The solution is linear in the number of movements and independent of movement magnitudes, which fits easily within constraints up to 10^5 operations.

Test Cases

import sys, io

def run(inp: str) -> str:
    sys.stdin = io.StringIO(inp)
    from math import prod

    k, n = map(int, input().split())
    x = y = 0
    minx = maxx = 0
    miny = maxy = 0

    for _ in range(n):
        d, a = input().split()
        a = int(a)
        if d == 'E':
            x += a
        elif d == 'W':
            x -= a
        elif d == 'N':
            y += a
        else:
            y -= a

        minx = min(minx, x)
        maxx = max(maxx, x)
        miny = min(miny, y)
        maxy = max(maxy, y)

    return str((maxx - minx + k) * (maxy - miny + k))

# sample-like
assert run("1 2\nE 2\nW 4\n") == "5"
assert run("2 3\nN 1\nE 3\nS 2\n") == "20"

# no movement
assert run("3 0\n") == "9"

# single move
assert run("2 1\nN 5\n") == "14"

# square path
assert run("1 4\nN 1\nE 1\nS 1\nW 1\n") == "4"
Test input Expected output What it validates
no moves stationary robot
backtracking line correct union on one axis overlap handling
square loop minimal bounding box cyclic motion

Edge Cases

One edge case is when all movements cancel out, returning the robot to the origin. The algorithm keeps min and max unchanged, producing area k × k, which matches the fact that the robot only ever occupied its initial square.

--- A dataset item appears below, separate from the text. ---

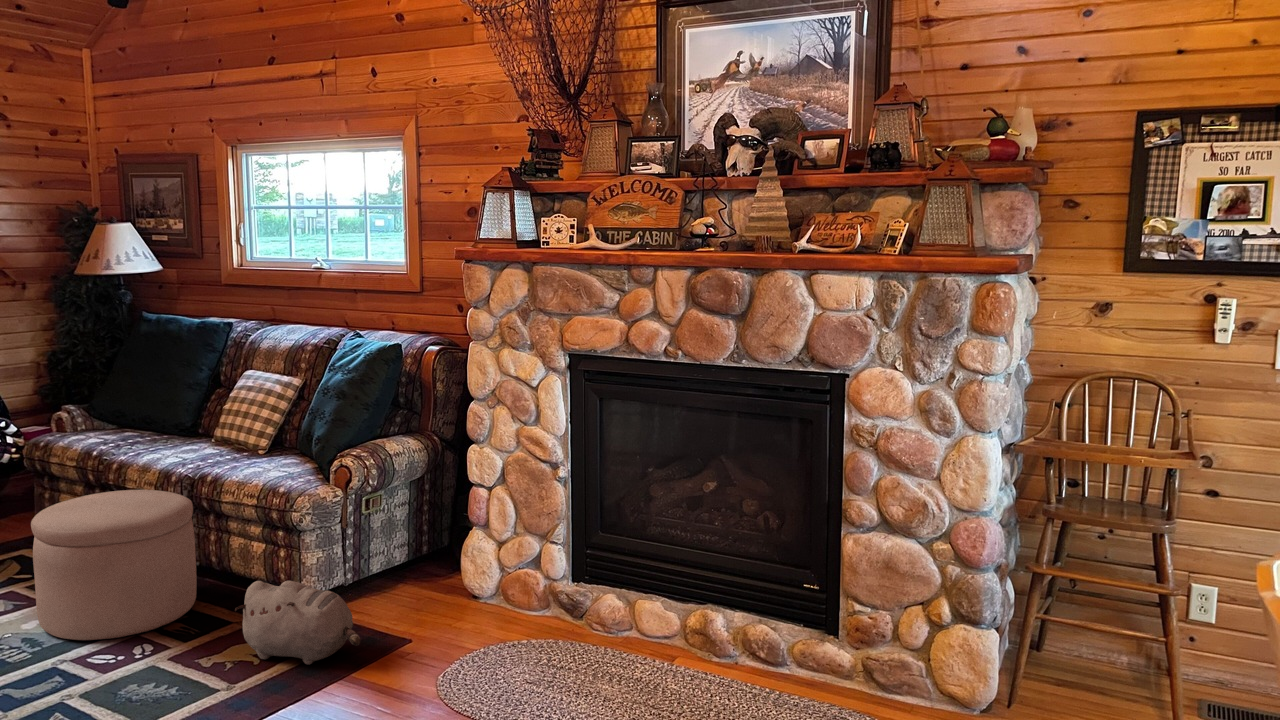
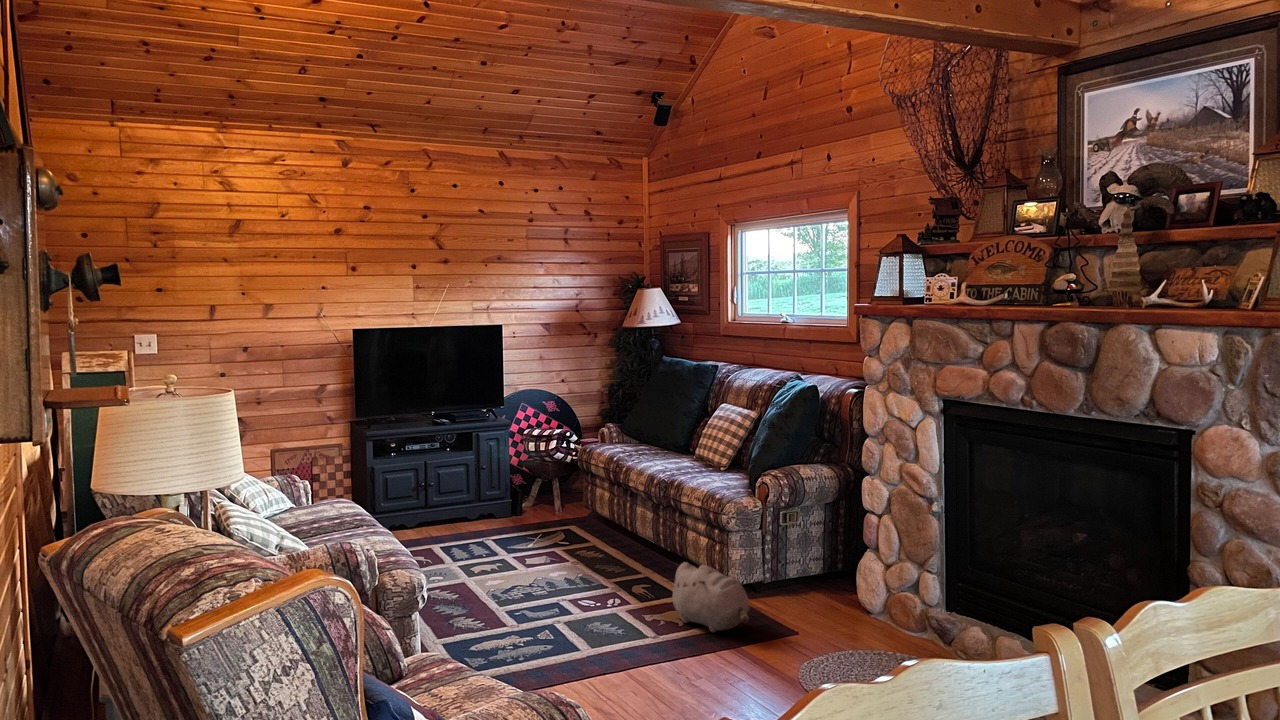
ottoman: present [31,490,197,640] -> none [557,487,660,591]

Another edge case is a long zigzag path that alternates directions but gradually expands the bounding box. Even if the path revisits earlier positions many times, only the extremal coordinates matter, so repeated traversal does not inflate the result.

A final edge case is a single large jump in one direction, such as moving east by 10^9. The algorithm handles this without iteration because it updates coordinates in O(1), and the final area reflects the expanded bounding rectangle correctly.